Middle-aged, jovial, balding, and scruffy, he reminds her in the oddest way of Albus Dumbledore. He is, like Dumbledore, the father she pined for. But Dumbledore was too brilliant, too gifted, too experienced, too old, almost, to die, and Arthur's just a person. A kindly person, a reliable person, a parental person.
A person to whom it's hard to say no.
In the end, she doesn't say no. She says vaguely, as she used to say to Samantha when Samantha asked the impossible, she says vaguely, "I'll try."
Not until Arthur leaves does she wonder if he realizes quite what he's asked of her.
Arthur, like Percy, is a wizard to the bone, schooled to expect the impossible, tutored in unpredictability, ridden with naiveté.

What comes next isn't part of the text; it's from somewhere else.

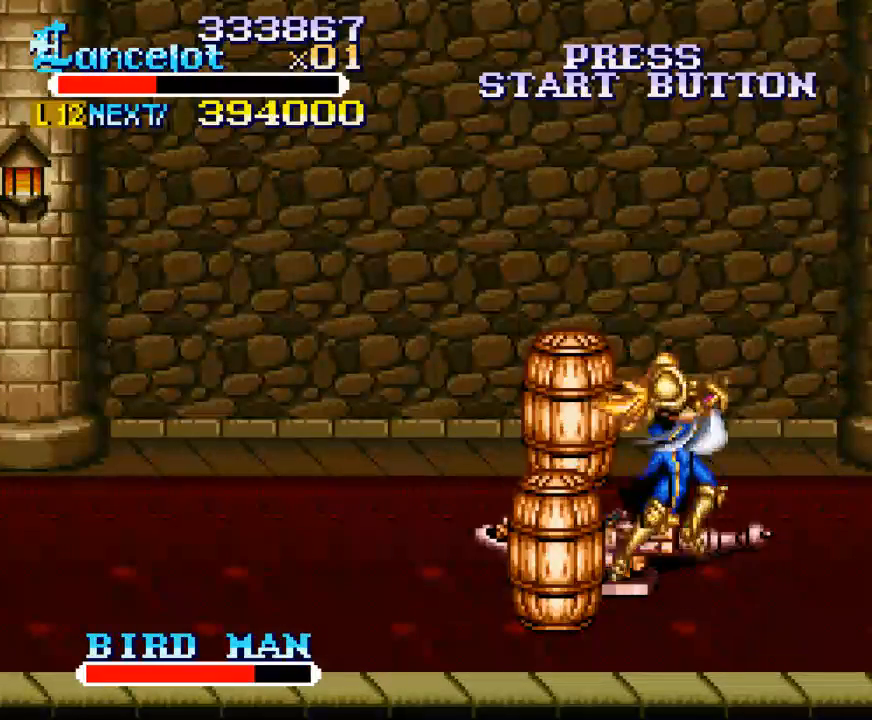
{"buttons": ["X", "DPAD_LEFT"], "right_stick": "center", "events": [[33, "DPAD_RIGHT", "up"], [33, "DPAD_UP", "down"], [100, "DPAD_LEFT", "down"], [200, "DPAD_UP", "up"], [233, "DPAD_LEFT", "up"], [267, "X", "down"], [333, "DPAD_LEFT", "down"]]}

Penelope is Muggle-born, raised in the conviction that what's broken is broken, schooled to accept all the limitations of the physical world. The limitations of the physical world have been weighing ever more heavily on her shoulders as she comes face to face with adult life.
Limitations can be comforting sometimes. Limitations can be all right. The Muggle world does not breed such frail hopes of reconciliation, such romantic clinging to dying flames. Muggle schools do not breed the hot reckless integrity, the do-or-die drama that Hogwarts seems to breed. Muggles are allowed to give up sometimes. Muggles are allowed to be humble, as Penelope would like to be humble. Muggles are allowed to be salary men. Muggles are allowed to be children.
In the Muggle world, she thinks, biting her lip, no one would think she was grown up at twenty. In the Muggle world, she wouldn't have a job. She'd be reading physics at Somerville or Balliol, or if she felt rebellious, at Cambridge, not an exhibitioner perhaps, but a safe First all the same.
In the Muggle world, no one expects to marry her teenaged sweetheart. It isn't done, it just isn't done, not, at least, among the sort of Muggles that Penelope knows. Her parents were both past thirty when they married, leaving trails of brief failed relationships behind them—which is normal, these days, for a couple of Oxford exhibitioners. But in the wizarding world, a good many people do marry their teenaged sweethearts, and it generally works out well.
It is one of the few concrete advantages of living in the wizarding world.